28 U.S.C. § 1292(b) Certification Standard

From Florio v. City of New York, 2008 U.S. Dist. LEXIS 59022 (S.D.N.Y. Aug. 5, 2008) (Scheindlin, J.):

It is a "basic tenet of federal law to delay appellate review until a final judgment has been entered." However, a court, in its discretion, may certify an interlocutory order for appeal if the order "[1] involves a controlling question of law [2] as to which there is substantial ground for difference of opinion and [3] that an immediate appeal from the order may materially advance the ultimate termination of the litigation."
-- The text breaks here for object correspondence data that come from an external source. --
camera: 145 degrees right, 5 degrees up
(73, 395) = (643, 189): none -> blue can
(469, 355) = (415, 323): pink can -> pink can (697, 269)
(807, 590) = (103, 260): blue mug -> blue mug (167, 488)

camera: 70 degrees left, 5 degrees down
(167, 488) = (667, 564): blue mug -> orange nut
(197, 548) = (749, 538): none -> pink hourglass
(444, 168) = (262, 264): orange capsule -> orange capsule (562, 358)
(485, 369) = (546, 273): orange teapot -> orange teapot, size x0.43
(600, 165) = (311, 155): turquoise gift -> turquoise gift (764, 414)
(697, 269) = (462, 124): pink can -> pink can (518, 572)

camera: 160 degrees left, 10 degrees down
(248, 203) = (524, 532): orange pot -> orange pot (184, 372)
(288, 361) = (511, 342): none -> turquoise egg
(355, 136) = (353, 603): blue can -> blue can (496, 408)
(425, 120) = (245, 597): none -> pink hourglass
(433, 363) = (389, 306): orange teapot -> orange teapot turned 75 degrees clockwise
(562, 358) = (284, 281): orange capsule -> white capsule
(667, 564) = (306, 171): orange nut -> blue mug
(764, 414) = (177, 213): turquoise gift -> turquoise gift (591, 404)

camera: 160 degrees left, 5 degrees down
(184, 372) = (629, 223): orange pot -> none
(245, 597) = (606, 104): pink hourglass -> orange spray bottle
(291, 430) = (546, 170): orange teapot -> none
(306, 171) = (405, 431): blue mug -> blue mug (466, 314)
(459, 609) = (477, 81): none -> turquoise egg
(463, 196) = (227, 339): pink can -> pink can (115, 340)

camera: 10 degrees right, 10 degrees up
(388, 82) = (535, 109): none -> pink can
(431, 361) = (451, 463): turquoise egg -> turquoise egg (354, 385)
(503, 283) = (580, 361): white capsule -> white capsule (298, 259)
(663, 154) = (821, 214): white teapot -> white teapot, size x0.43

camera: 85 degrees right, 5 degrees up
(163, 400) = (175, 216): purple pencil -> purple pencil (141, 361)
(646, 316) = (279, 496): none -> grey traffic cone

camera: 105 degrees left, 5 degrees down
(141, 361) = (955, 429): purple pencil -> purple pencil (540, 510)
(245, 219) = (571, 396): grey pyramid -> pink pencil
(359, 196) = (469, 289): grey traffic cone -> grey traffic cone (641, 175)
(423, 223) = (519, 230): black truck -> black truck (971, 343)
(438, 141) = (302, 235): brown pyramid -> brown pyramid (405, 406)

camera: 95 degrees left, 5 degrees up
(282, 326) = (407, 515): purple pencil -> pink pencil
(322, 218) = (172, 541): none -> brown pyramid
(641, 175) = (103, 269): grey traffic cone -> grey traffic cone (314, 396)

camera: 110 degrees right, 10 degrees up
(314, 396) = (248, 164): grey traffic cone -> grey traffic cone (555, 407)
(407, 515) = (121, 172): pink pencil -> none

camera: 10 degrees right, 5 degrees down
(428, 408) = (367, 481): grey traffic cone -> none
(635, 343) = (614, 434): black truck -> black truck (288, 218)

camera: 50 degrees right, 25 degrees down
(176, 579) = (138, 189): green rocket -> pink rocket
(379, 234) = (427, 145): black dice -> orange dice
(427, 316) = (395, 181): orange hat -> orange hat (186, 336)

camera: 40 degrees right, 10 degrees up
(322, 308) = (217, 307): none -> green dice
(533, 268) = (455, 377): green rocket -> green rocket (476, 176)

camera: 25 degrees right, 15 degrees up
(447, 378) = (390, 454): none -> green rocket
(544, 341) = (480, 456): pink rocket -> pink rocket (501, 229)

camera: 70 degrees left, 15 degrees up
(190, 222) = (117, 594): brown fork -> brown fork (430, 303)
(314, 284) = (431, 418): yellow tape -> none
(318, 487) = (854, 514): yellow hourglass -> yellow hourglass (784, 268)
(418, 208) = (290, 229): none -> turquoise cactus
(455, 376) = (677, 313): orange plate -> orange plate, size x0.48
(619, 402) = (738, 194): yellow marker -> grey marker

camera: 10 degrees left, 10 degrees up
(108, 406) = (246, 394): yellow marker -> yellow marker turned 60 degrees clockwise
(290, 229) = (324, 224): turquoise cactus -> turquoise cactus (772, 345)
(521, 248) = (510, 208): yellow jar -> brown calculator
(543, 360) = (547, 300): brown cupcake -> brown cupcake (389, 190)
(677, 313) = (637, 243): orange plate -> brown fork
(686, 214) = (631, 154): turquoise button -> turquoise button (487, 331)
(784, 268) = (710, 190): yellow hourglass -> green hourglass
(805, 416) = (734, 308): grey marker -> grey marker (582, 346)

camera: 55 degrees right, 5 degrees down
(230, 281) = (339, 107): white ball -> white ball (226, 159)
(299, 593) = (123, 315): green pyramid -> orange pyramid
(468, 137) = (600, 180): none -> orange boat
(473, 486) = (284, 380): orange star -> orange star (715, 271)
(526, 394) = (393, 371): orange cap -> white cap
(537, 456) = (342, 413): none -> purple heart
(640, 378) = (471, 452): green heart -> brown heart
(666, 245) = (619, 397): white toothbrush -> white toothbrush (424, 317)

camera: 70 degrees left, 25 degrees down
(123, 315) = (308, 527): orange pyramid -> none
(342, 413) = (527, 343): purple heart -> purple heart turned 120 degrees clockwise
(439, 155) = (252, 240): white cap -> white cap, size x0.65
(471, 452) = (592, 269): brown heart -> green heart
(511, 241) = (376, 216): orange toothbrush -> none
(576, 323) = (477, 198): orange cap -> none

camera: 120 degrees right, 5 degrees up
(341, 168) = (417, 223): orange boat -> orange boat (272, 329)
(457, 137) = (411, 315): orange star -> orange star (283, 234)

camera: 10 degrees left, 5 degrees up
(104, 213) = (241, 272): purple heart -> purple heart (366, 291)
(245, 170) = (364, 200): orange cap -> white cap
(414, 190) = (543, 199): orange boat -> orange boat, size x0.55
When considering certification, district courts must carefully evaluate whether each of the above conditions [is] met. Courts place particular weight on the last of these three factors: whether immediate appeal will materially advance the ultimate termination of the litigation. "An immediate appeal is considered to advance the ultimate termination of the litigation if that 'appeal promises to advance the time for trial or to shorten the time required for trial.'" The second element, which is at issue here as well, is met when "(1) there is conflicting authority on the issue, or (2) the issue is particularly difficult and of first impression for the Second Circuit." It is not sufficient to show that the existing case law is unclear or not in accord, or that the parties strongly disagree on an issue. "A mere claim that a district court's decision was incorrect does not suffice to establish substantial ground for a difference of opinion."